Skin age of region/s	Patient 1Real age 39 years		Patient 2Real age 43 years		Patient 3Real age 57 years		Patient 4Real age 69 years
Skin age decrease across all regions	4 years		6 years		8 years		14 years
Skin age before and after treatment	Before	After	Before	After	Before	After	Before	After
Forehead and temple region	43	25 (18)	38	35 (3)	57	40 (17)	51	35 (16)
Periorbital region	35	31 (4)	36	28 (8)	45	38 (7)	45	38 (7)
Mid face and nose	29	31 (2)	38	31 (7)	41	37 (4)	50	41 (9)

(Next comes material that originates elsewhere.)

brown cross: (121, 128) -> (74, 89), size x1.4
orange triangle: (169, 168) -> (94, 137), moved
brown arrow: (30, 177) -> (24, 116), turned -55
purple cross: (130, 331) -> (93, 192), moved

Perioral/lower face	39	33 (6)	39	33 (6)	56	41 (15)	57	38 (19)

Discussion

As we age, there are subtle clues to this aging which are recognizable to ourselves and to others. We all age similarly but subtly, and different parts of us age at different rates. We all have a stock of genetic material, and from then on, we age by intrinsic and extrinsic means. Intrinsic facial aging is more about subtle volume changes that slowly show their clues decade by decade, requiring change of personal identification such as passport or driving license at these intervals. Facial recognition software is extraordinary but may struggle with recognition over many decades of life. Changes in bone, dentition, and soft tissue volume also contribute to intrinsic changes which appear through the years in a genetically preordained way. Correction of diet and adjustment of aspects such as hormonal status may allow a slowing of this aging.15 Extrinsic changes relate more to surface changes of environmentally damaged skin, although in essence share similar pathways to intrinsic aging processes, but appear as a sharper, more exaggerated version.16 In between these two types of changes, and intersecting like a Venn diagram, are the effects of movement on the aging process. Movement is primarily for registering our emotional responses to others in a socialized world. These responses represent annoyance, surprise, amusement, happiness, anger, and many other emotions.17 It is their appearance at rest that seems to point to our age. The way we use our muscles is probably a genetically programmed aspect with recurrent movement or expression, even at a young age, suggesting where fixed wrinkles will likely follow. These wrinkles may begin to stamp themselves as volume depletes over time, and become fixed if the skin is sun-damaged and can no longer deal with recurrent movement. To examine multiple treatments and their effects on the appearance of patients in a meaningful way, we require a tool allowing a reproducible method of studying the total effect of those treatments. The HOYS program was devised to provide patient education and empowerment to achieve optimal therapeutic outcomes as the patient self-assesses their appearance section by section. When a patient is considering combining rejuvenation strategies, it is useful to have a patient-reported outcome measure such as HOYS to follow their improvement as well as to indicate to both the patient and practitioner their expected improvement in self-perceived skin age with therapy.